Généralement l'u du pronom tu s'ellipse à la seconde personne du singulier, quand le verbe commence par une voyelle: Ex. T'aimes, t'avertis, t'as, t'entends.

Le j' remplace ordinairement le pronom nous, à la première personne du pluriel, quand le verbe commence par une voyelle: Ex. J'aimons, j'avertissons, etc. Si le verbe commence par une consonne, le pronom nous est remplacé par le monosyllabe ej: Ex. Ej trouvons, ej prévenons, etc. Il paraît que les courtisans de Henri III regardaient comme de bon ton de dire: J'avions, j'étions, j'allions; c'était alors une manière de parler recherchée dans la bonne compagnie, même à la cour [26].

[Note 26: ][ (retour) ] Essai sur le langage, page 302.—Glossaire du patois picard, page 173.

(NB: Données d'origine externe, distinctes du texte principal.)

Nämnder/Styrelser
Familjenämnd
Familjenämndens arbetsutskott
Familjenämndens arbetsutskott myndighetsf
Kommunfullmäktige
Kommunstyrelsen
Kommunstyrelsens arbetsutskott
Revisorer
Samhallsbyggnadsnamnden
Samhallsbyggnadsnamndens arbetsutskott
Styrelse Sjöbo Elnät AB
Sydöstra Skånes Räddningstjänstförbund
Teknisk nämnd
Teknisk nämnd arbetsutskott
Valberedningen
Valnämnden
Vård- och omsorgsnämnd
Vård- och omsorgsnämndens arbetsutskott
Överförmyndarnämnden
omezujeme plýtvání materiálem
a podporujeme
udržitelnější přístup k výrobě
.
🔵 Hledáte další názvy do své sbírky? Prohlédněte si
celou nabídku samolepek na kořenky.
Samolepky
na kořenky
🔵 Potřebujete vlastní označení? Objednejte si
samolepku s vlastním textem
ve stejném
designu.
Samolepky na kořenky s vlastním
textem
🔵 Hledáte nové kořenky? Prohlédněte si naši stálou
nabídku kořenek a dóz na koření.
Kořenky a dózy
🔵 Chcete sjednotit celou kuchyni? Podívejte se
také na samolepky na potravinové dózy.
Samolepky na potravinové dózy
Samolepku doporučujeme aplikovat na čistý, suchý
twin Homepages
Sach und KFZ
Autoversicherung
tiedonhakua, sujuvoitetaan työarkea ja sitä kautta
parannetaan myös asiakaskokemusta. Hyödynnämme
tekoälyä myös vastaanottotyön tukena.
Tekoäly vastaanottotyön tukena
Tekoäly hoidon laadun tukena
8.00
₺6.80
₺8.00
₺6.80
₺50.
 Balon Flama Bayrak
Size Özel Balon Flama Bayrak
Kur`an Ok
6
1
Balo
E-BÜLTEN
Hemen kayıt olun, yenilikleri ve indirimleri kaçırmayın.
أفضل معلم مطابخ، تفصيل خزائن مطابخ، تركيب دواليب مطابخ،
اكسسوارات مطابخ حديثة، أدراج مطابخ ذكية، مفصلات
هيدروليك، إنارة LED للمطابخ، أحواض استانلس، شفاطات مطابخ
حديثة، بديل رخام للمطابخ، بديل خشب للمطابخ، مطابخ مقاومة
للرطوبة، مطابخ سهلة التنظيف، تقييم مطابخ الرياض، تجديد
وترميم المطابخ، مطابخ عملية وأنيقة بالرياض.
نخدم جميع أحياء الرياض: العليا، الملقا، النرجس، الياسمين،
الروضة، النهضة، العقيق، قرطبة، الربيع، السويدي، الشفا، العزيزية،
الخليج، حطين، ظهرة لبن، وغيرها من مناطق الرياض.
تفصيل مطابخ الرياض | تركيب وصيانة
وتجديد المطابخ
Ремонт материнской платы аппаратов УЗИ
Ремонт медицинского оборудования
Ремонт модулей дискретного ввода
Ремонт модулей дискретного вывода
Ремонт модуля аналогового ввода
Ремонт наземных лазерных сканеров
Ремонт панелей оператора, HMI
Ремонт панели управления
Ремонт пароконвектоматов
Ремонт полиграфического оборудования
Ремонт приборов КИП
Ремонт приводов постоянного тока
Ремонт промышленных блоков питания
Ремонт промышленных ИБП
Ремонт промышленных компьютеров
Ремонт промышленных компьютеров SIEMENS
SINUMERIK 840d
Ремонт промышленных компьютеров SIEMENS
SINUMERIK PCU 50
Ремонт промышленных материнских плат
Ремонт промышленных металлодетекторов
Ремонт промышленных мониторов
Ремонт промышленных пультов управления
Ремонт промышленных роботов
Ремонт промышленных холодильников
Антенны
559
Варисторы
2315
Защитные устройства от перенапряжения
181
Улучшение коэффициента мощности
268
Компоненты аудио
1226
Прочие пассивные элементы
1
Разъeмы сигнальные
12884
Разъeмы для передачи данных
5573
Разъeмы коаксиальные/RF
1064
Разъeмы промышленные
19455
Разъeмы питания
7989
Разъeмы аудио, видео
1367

Parmi les verbes de la première conjugaison qui sont irréguliers dans plusieurs temps, nous mentionnerons le verbe aller qui fait au présent du subjonctif: que j'ouaiche, que tu ouaiches, qui ouaiche, que j'ouaichions, qu'os ouaichiez, qui ouaichent.

Les verbes terminés en ier et uer ont ordinairement le présent du subjonctif en che: Ex. Charrier, ruer, etc., font: que je carriche, que je ruche.

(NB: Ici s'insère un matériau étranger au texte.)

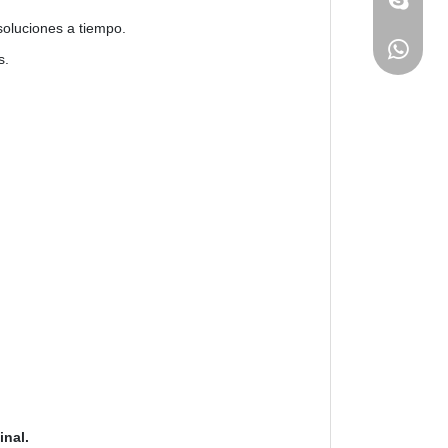
soluciones a tiempo.
s.
inal.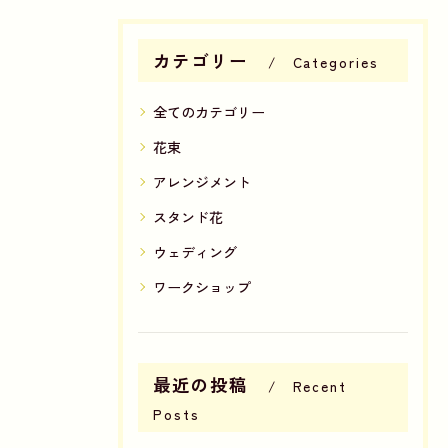
カテゴリー
Categories
全てのカテゴリー
花束
アレンジメント
スタンド花
ウェディング
ワークショップ
最近の投稿
Recent
Posts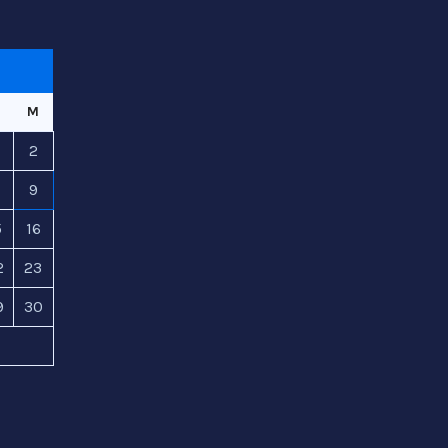
M
2
8
9
5
16
2
23
9
30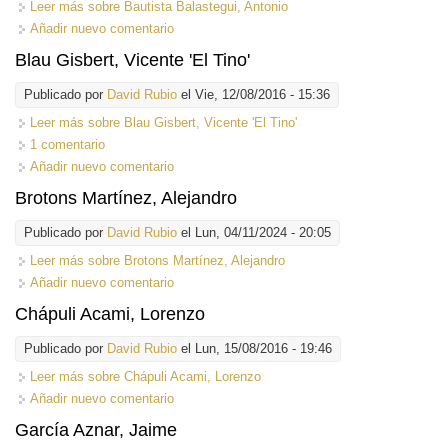
Leer más
sobre Bautista Balastegui, Antonio
Añadir nuevo comentario
Blau Gisbert, Vicente 'El Tino'
Publicado por
David Rubio
el Vie, 12/08/2016 - 15:36
Leer más
sobre Blau Gisbert, Vicente 'El Tino'
1 comentario
Añadir nuevo comentario
Brotons Martínez, Alejandro
Publicado por
David Rubio
el Lun, 04/11/2024 - 20:05
Leer más
sobre Brotons Martínez, Alejandro
Añadir nuevo comentario
Chápuli Acami, Lorenzo
Publicado por
David Rubio
el Lun, 15/08/2016 - 19:46
Leer más
sobre Chápuli Acami, Lorenzo
Añadir nuevo comentario
García Aznar, Jaime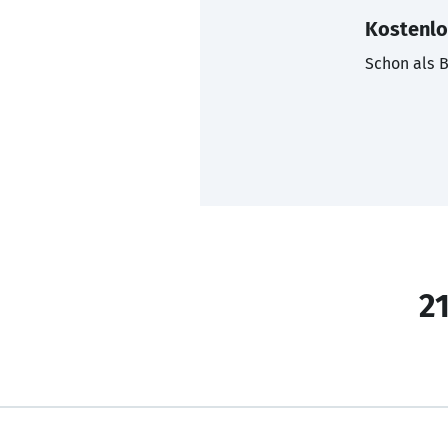
Kostenlo
Schon als B
21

Le r terminal de l'infinitif ne se fait point sentir dans les verbes de la seconde conjugaison; ainsi on dit: mouri, parti, r'veni, etc., pour mourir, partir, revenir. Plusieurs de ces verbes forment aussi leur participe passé tout-à-fait irrégulièrement; c'est ainsi que soutenir fait soutint pour soutenu.

Les verbes de la troisième conjugaison changent leur terminaison oir en er; par exemple: Apercevoir, recevoir, émouvoir, etc., font aperchever, r'chever, émouver, et, au participe passé, aperchu, r'chu, émouvé.

Au nombre des verbes de la quatrième conjugaison qui s'éloignent du français, nous mettrons le verbe suivre qui fait sieure, je sieus, j'ai sieus, etc.

Une règle qui se rapporte à toutes les conjugaisons consiste dans l'emploi de la troisième personne au lieu de la première et de la seconde, comme dans les phrases suivantes: C'est moi qui se trompe; c'est toi qui ira; c'est nous qui a joui; c'est vous qui chantait, etc.